Who were all these diverse people from many lands, Jewish and non-Jewish, who combined to establish, operate, develop and expand the very first early-warning entity in the Holy Land since Caleb?  After the lapse of so long a time it is impossible to recall all the names.  Maybe closer examination of the archives of the IAF will resuscitate all the names so that grateful later generations can pay them justly-deserved honour.  If some names are cited herein, no discredit is implied to those many whose names and personae have vanished into inappreciative history.

Some are:
1.    Charley Braudo, originally South African, latterly Royal Air Force, Ettenberg's deputy.
2.    Ellie Isserow, (South African) ace machinist in the E&M dept, irrepressible funny man, in his latest years a poet of no mean distinction.
3.    Max Kangisser, (South African) internal combustion engines expert, who wet-nursed the prime movers we needed for generating power and moving our equipment.  Undisputed champion in the art of breaking women's hearts.

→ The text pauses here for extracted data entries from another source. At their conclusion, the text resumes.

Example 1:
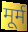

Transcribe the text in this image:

मूर्म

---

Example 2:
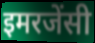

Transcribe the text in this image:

इमरजेंसी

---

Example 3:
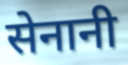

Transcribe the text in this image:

सेनानी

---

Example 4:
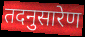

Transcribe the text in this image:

तदनुसारेण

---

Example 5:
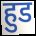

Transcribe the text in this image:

हुड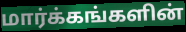
மார்க்கங்களின்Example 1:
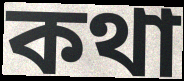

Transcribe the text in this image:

কথা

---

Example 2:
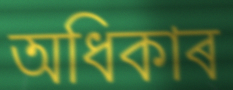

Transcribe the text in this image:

অধিকাৰ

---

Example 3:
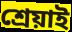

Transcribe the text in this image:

শ্ৰেয়াই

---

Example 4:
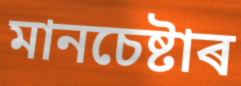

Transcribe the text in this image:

মানচেষ্টাৰ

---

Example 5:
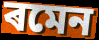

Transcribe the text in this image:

ৰমেনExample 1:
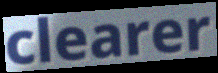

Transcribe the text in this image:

clearer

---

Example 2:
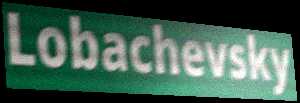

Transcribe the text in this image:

Lobachevsky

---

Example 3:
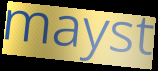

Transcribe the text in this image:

mayst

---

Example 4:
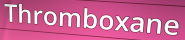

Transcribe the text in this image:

Thromboxane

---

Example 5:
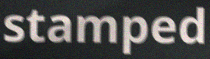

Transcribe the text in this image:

stamped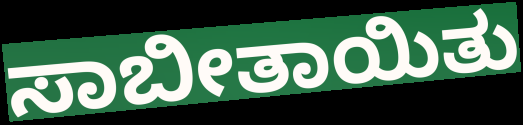
ಸಾಬೀತಾಯಿತುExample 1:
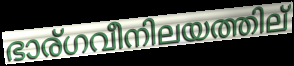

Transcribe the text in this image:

ഭാര്ഗവീനിലയത്തില്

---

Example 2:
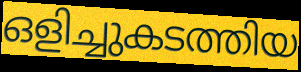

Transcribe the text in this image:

ഒളിച്ചുകടത്തിയ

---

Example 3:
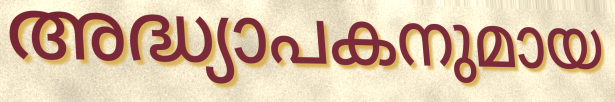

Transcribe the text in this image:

അദ്ധ്യാപകനുമായ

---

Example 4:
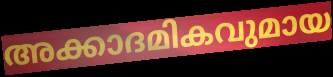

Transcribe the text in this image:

അക്കാദമികവുമായ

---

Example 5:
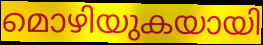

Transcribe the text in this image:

മൊഴിയുകയായി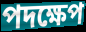
পদক্ষেপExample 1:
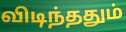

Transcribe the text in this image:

விடிந்ததும்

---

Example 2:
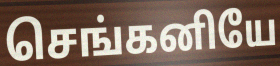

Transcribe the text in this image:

செங்கனியே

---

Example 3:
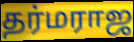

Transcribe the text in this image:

தர்மராஜ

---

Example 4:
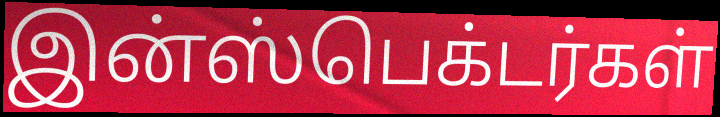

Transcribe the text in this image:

4.    Ecker, (Israeli). Quietly spoken electrical engineer.
5.    Yoram Boehm. Yeke commanding the stores
6.    Chupchik. Yoram's Man Friday.  Chief antidote to his boss's inflexibility
7.    Miss Rutti-Tutti-Putti-Frutti.  Exquisitely proportioned secretary in Ettenberg's office. Supremely cheeky and invulnerable.
8.    Feigela.  Secretarial factotum in Ettenberg's office. Later became an architect or engineer, I believe.
9.    Reuben Joffe.  Officer in charge of the Radar Dept. at Base HQ in Sarafand.  Alumnus of the SSS* in the South African Army.  Civil engineer who became a radar guru en passant.  Resumed his civil engineering career after the War of Independence.  Served far and wide in Africa, Israel and elsewhere working for Israeli and American construction firms. Wonderfully methodical and competent in all he undertook.  
10.   Jack Segal.  (South African) Doubly qualified engineer in both electrical and mechanical engineering.  Product of the SSS*.  Worked mainly in the radio and radar departments at 505.
11.   Asher Bar Natan. (Israeli)  Suave sabra (not too many of them around).  Adjutant to Ettenberg.  Seemed destined to be a diplomat.  Given the chance would have done a much better job than Netanyahu.
12.   Mike Miller.  (South African)  Top mechanic-cum-electrician in the E&M Dept.  Married one of the Machal girls in the unit.  Moved to California where he was unfortunately killed in a motorbike accident.
13.   Dorothy Jackson.  U.K.  Used to be a senior officer in the RAF radar operator network.  Her fiancé was killed in air combat in Israel.
14.   Max Barlin. (South African) Radar specialist from the SSS*.  Left Israel to become an architect in South Africa.
15.   Maurice Ostroff. (South African)  Motor-biking radar guru from the SSS*, where else.
16.   Syd Suttner.(South African)  Electrical engineer from S.A. SSS* Alumnus.  Had the brainwave of prime-moving some electrical motors we had acquired, so converting them into much-needed power generators for our radar stations.

With the aid of these and many other talents both Israeli and from abroad, the foe was thrust back and the Squadron firmly established, only it seems now to lapse into never-never land and be forgotten by a fleetingly grateful Israeli public.